Mission Lost

by Bruce S. Thornton

City Journal

“We offer unlimited opportunities to help students achieve their goals,”declares the California State University system on its homepage. “We prepare graduates who go on to make a difference in the workforce. We engage in research and creative activities leading to scientific, technical, artistic and social advances. And we play a vital role in the growth and development of California’s communities and economy.” With 23 campuses, 412,000 students, and a $7 billion budget, the CSU system is the nation’s largest, so the implications of its educational approach are important to understand. As this utilitarian language suggests, the system dedicates itself to everything except what public higher education was once supposed to accomplish: providing for the masses the liberal education that traditionally was a preserve of the privileged.

» **Tasks**:
(a) Check the excerpt on the California State University system and answer yes or no for each statement, quoting the exact words of the text that decide it. (i) The system has 23 campuses. (ii) The system is called the nation's second largest. (iii) The homepage quotation says the system engages in research and creative activities.
(b) Using the excerpt on the California State University system, answer each question on its own line. (i) How many students does the system have? (ii) What is the system's budget? (iii) Whose preserve was liberal education traditionally?

» **Recorded data**:
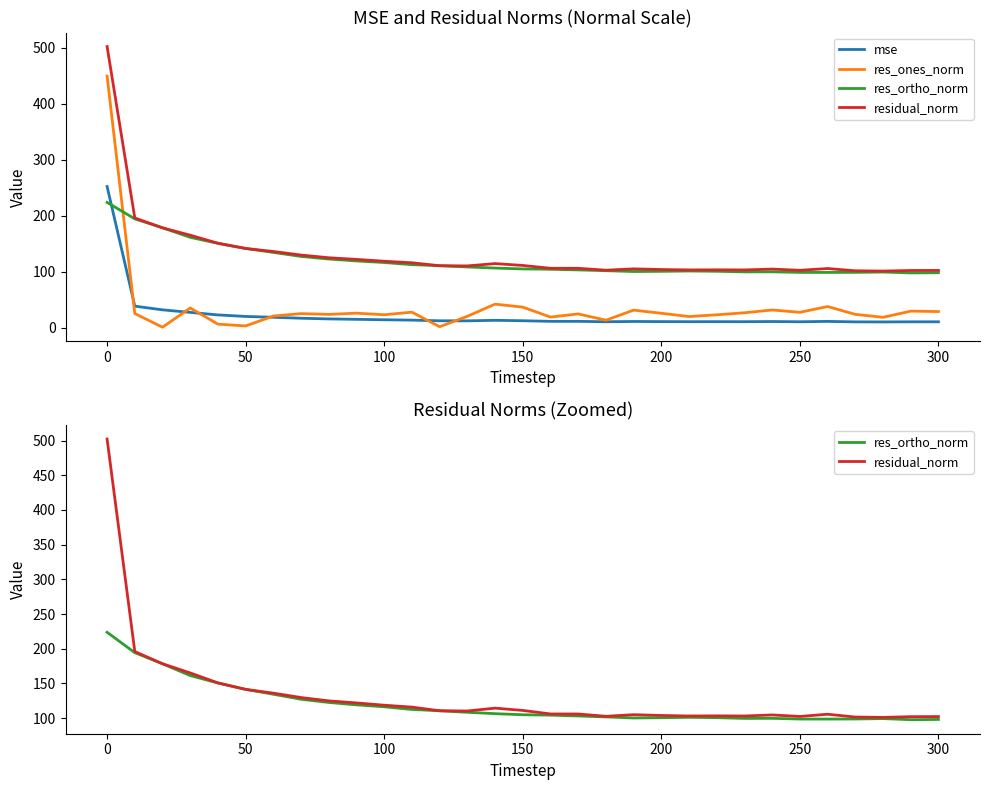

At how many categories does at least one series exceed 280?

1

» **Responses to the exercise**:
(a)
(i) Yes: "With 23 campuses"
(ii) No: "the CSU system is the nation’s largest"
(iii) Yes: "We engage in research and creative activities"

(b)
(i) 412,000
(ii) $7 billion
(iii) The privileged